Every line of the material is to be given again exactly.

▸ **DATA SECTION**
═══

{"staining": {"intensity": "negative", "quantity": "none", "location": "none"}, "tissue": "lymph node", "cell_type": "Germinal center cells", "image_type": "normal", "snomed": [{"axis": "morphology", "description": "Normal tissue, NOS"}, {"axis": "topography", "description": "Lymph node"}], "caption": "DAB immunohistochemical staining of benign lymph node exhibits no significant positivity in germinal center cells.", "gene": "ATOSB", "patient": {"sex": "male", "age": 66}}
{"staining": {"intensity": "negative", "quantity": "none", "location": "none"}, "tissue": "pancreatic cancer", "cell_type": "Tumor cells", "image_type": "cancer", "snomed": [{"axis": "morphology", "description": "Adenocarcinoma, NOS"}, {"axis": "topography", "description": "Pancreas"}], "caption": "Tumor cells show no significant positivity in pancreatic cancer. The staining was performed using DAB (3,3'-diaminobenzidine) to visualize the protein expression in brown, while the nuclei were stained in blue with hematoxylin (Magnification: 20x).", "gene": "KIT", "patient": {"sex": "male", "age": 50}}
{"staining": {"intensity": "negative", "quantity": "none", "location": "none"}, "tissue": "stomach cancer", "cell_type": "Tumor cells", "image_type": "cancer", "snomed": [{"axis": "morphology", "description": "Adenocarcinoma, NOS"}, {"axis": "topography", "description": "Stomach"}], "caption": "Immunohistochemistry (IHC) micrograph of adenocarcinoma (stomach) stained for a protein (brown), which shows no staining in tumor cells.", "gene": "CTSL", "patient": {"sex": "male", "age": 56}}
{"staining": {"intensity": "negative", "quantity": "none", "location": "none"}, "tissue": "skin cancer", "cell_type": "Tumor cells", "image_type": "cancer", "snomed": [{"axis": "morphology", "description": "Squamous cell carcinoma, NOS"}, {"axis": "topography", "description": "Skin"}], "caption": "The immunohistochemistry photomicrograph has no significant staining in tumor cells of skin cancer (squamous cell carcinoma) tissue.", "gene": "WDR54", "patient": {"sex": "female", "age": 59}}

═══

▸ **SOLUTION**
{"staining": {"intensity": "negative", "quantity": "none", "location": "none"}, "tissue": "lymph node", "cell_type": "Germinal center cells", "image_type": "normal", "snomed": [{"axis": "morphology", "description": "Normal tissue, NOS"}, {"axis": "topography", "description": "Lymph node"}], "caption": "DAB immunohistochemical staining of benign lymph node exhibits no significant positivity in germinal center cells.", "gene": "ATOSB", "patient": {"sex": "male", "age": 66}}
{"staining": {"intensity": "negative", "quantity": "none", "location": "none"}, "tissue": "pancreatic cancer", "cell_type": "Tumor cells", "image_type": "cancer", "snomed": [{"axis": "morphology", "description": "Adenocarcinoma, NOS"}, {"axis": "topography", "description": "Pancreas"}], "caption": "Tumor cells show no significant positivity in pancreatic cancer. The staining was performed using DAB (3,3'-diaminobenzidine) to visualize the protein expression in brown, while the nuclei were stained in blue with hematoxylin (Magnification: 20x).", "gene": "KIT", "patient": {"sex": "male", "age": 50}}
{"staining": {"intensity": "negative", "quantity": "none", "location": "none"}, "tissue": "stomach cancer", "cell_type": "Tumor cells", "image_type": "cancer", "snomed": [{"axis": "morphology", "description": "Adenocarcinoma, NOS"}, {"axis": "topography", "description": "Stomach"}], "caption": "Immunohistochemistry (IHC) micrograph of adenocarcinoma (stomach) stained for a protein (brown), which shows no staining in tumor cells.", "gene": "CTSL", "patient": {"sex": "male", "age": 56}}
{"staining": {"intensity": "negative", "quantity": "none", "location": "none"}, "tissue": "skin cancer", "cell_type": "Tumor cells", "image_type": "cancer", "snomed": [{"axis": "morphology", "description": "Squamous cell carcinoma, NOS"}, {"axis": "topography", "description": "Skin"}], "caption": "The immunohistochemistry photomicrograph has no significant staining in tumor cells of skin cancer (squamous cell carcinoma) tissue.", "gene": "WDR54", "patient": {"sex": "female", "age": 59}}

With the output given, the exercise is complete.